200km is only 126 miles. Even in a bus going a conservative 60km/h it shouldn't take more than three and half hours. This bus ride was about to challenge everything I thought I understood about distance equalling rate times time.
First of all, I believed that a cross-country bus with approx. 30 seats wouldn't be able, or willing, to transport more than 40 people. This was my first misconception. After the aisles and the steps at the front door were properly covered with bodies, we set off.
The road was dirt most of the way. Vertical. Winding. Desert mountains. Cliffsides just inches away from the tires. Sheep in the road.
Six hours later, we arrived in Shandan. Tom and I had flirted with the idea of going into Kyrgyzstan and Tajikistan. Shandan looked like what my imagination told me either of those two places would look like. It was mostly dirt and dust. Cars filled the streets, cars that appeared to have been magically lifted from the science fiction magazines of the forties and fifties. There were a lot of buildings, but most were vacant, hollow, ghost-like. Again, the men in the street seemed to have been standing/sitting there for decades. They were withered, wind-beaten, and smiling at us with no teeth.
We immediately took a taxi to the train station in search of the earliest train to the next "town." Luckily, there was a post-midnight train to Dunhuang. Dunhuang, according to the Lonely Planet, was "tourist" friendly. We bought the tickets and hiked the 4km back into town (the taxi having deserted us).
Instinct told us to find the restaurant with the most patrons and go in prepared to point and smile as charmingly as possible. We ate noodles with some meat-such substance and pantomimed that we would like to find an internet room. One woman amazingly understood what we wanted and pointed us in the right direction down the road.

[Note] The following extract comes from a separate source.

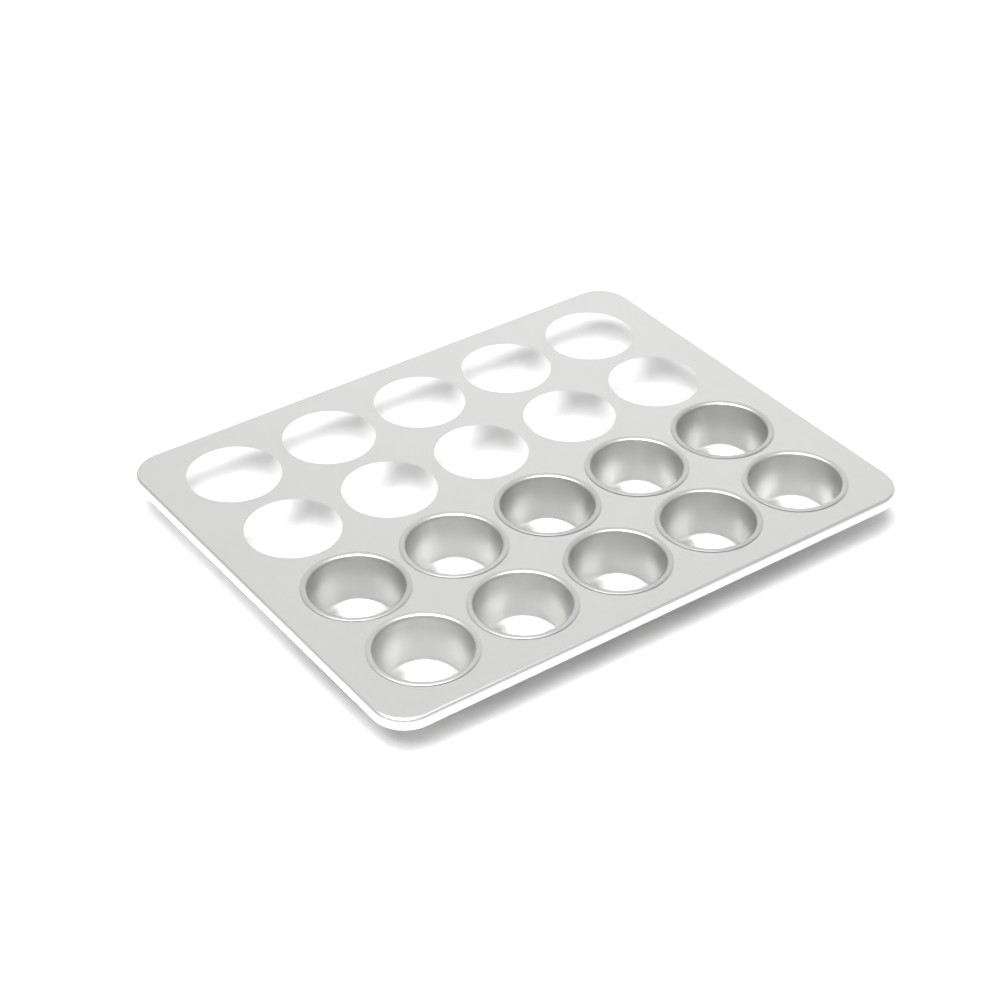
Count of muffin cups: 10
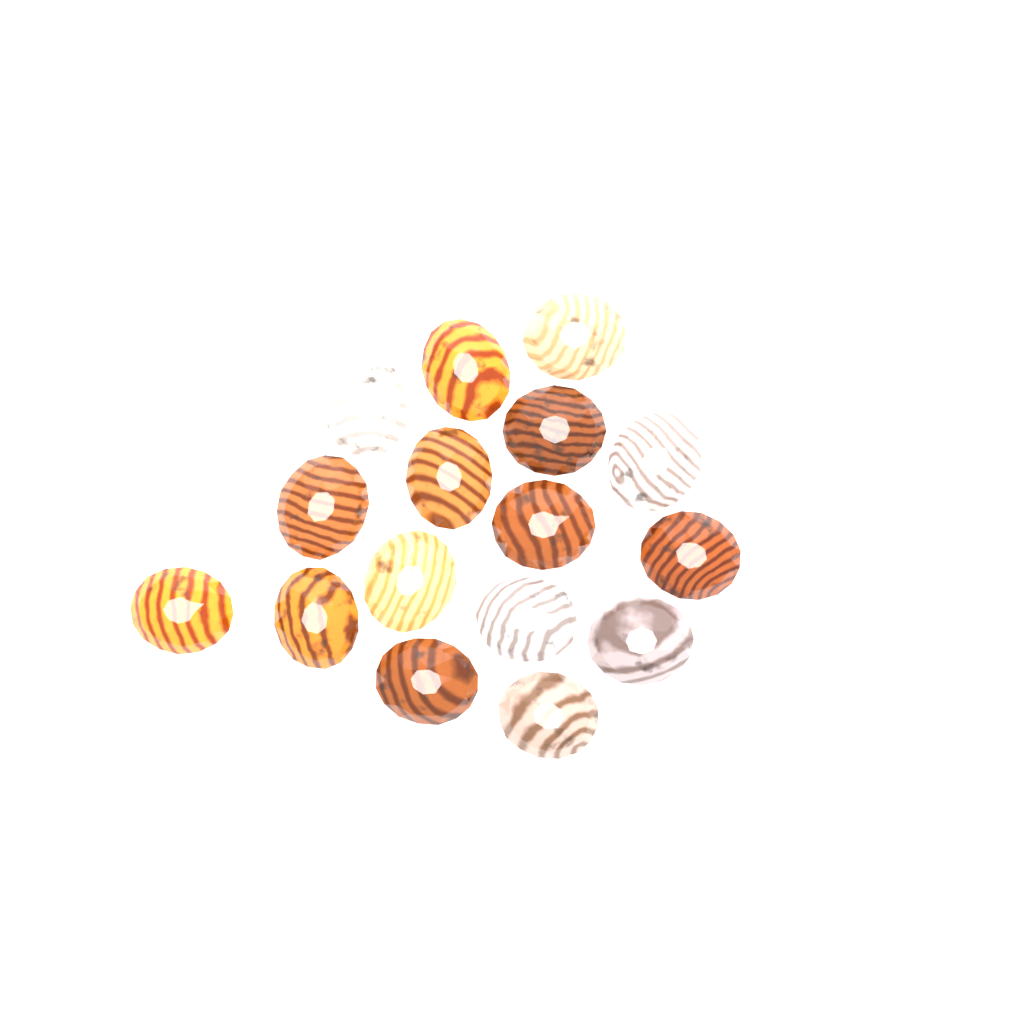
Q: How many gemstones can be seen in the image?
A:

We had eight hours to kill.
A few blocks from the internet room, we were accosted by a high school English teacher and his apparently "star" student (her English was more discernible than his). She was sweet, if not disastrously naive. She confided in me that she wanted to study journalism in university. I decided it was best not to point out why being a journalist in China may not be the most desirable position for a girl with such potential. Then, once she found out that we were headed to Lhasa, she very proudly boasted that her brother was a soldier living in Lhasa. Again, I decided not to try to explain that he was undoubtedly suppressing religion and culture. She was painfully sweet and thoughtful. She showed us to the internet room, arranged for us to pay for the time we wanted (eight hours), and even sat with us while we checked our email to make sure that we were able to use the computers properly.
I mostly streamed movies and drank Sprite for the duration of the afternoon/evening. I watched "Bronson," an ultra-violent film loosely based on the story of Britain's most violent convict. The performance by the lead actor, Tom Hardy, was astounding. He will be a rather big name in years to come. I also watched "District 9" which I believe is the best science fiction movie I've seen since "Primer."
It was the big holiday. 60 years of Chinese communism. The shouts and fireworks from the town square could be heard. Hordes of cheers. I asked Tom if he wanted to go and check it out. His answer was a stout, "not a chance."
By 11:30 p.m. when Tom and I were hiking our way back to the train station, the streets were deserted and quiet. We passed by the town square which was completely covered in celebration debris. I bought a big bottle of beer upon entering the station. As I drank it on the platform waiting for the train, I stared at the stars blanketing the sky. Little did I know that the skies were only to get more and more inspiring as my journey continued.
I also looked at the few silhouettes of people standing in the late-night/early morning dust on the platform as the train arrived. We piled into our car and promptly fell asleep among the Chinese sprawled all over the seats in various states of undress.
We would be in Dunhuang by the late morning and onto another stage of spelunking the depths of the Chinese West.